You have to read it to believe it, if you can get through it. Here's Hockey Canada president and CEO Tom Renney explaining away Team Canada's poor performance at the world junior hockey championship, from a Toronto Sun article yesterday.
Here's some key excerpts, with commentary by Blogovich, in italics, to save you some time:
“We’re not happy with our situation obviously. We’re not happy with where we finished,” said Renney. “This is a competition like any at the world level that will expose deficiencies in teams throughout the course of the competition and also eliminate some of the things that are real good about a federation, ours included. The fact of the matter is we came up short and we have to sit back and evaluate why and come up with solutions and not point fingers.” 'eliminate some of the things that are real good about a federation…" er, what?
“If you look at the evolution of the competition, success at world championships is pretty unique, no question,” said Renney. “You want to be on the podium. You want to be in the hunt for a medal every single time, if not winning. We’ll never apologize for that pursuit, which is why as much as anything that bothers us today. This is something we wanted. We always will, we always have. But the bottom line is other countries are getting better. Case in point, Russia, which is a favourite to win this thing, had a real hard game against Denmark yesterday.” aside from the last two sentences, complete bafflegab.

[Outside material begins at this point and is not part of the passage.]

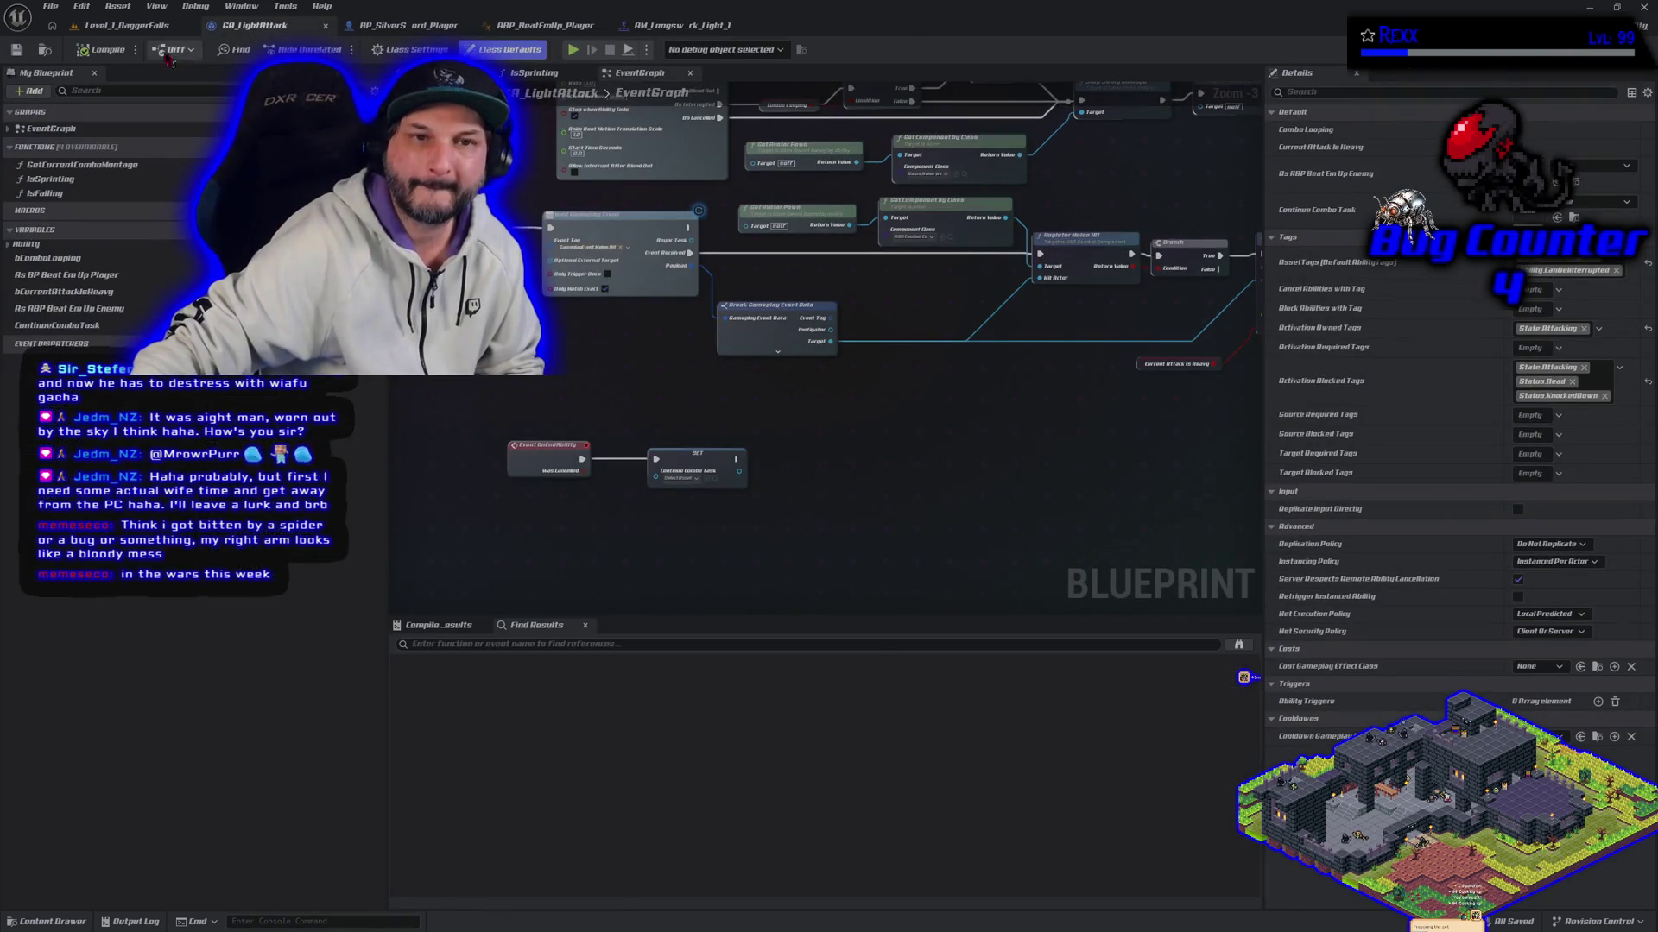
{"action": "left_click", "coordinate": [129, 25]}
{"action": "left_click", "coordinate": [244, 11]}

“There is a point in time where that transfer of responsibility goes from the coach to the player and that’s the beauty of this event,” said Renney. “We’re talking about teenagers that have to cope and deal with situations in the spontaneity of hockey that sometimes work against you and sometimes don’t. The bottom line is the coaching staff did an excellent job. (oh, stop, you're killing me!) At the end of the day, our special teams needed to maybe perform a little bit better. When you’re save percentage is under .900, everybody knows that it’s going to be tough to win.” so he says that about save percentage, then goes on to say he wasn't paying attention to the goaltending!!!!
“At the end of the day, I was paying more attention to the way we were playing than the goaltending, to be honest with you," Renney said. "And I was more concerned with the discipline of our team (uh, coaching???) and making sure we could keep a real good power play off the ice by the nature of how we played collectively. (uh, coaching????) As much as we lost that game, we certainly could have won it if we had a little bit more maturity as a group. (again, uh, coaching???) But that’s the nature of the teenaged player.”
Bottom line, Canada's performance came down to two issues: lack of discipline (that's on the coaches; players showing lack of discipline should have been benched, no matter what Renney says) and sub-par goaltending. End of story.
But now that Finland won the event, in overtime over Russia on Tuesday, no doubt Renney and others will spin the poor performance as one that was not that bad considering Canada lost to the eventual champions.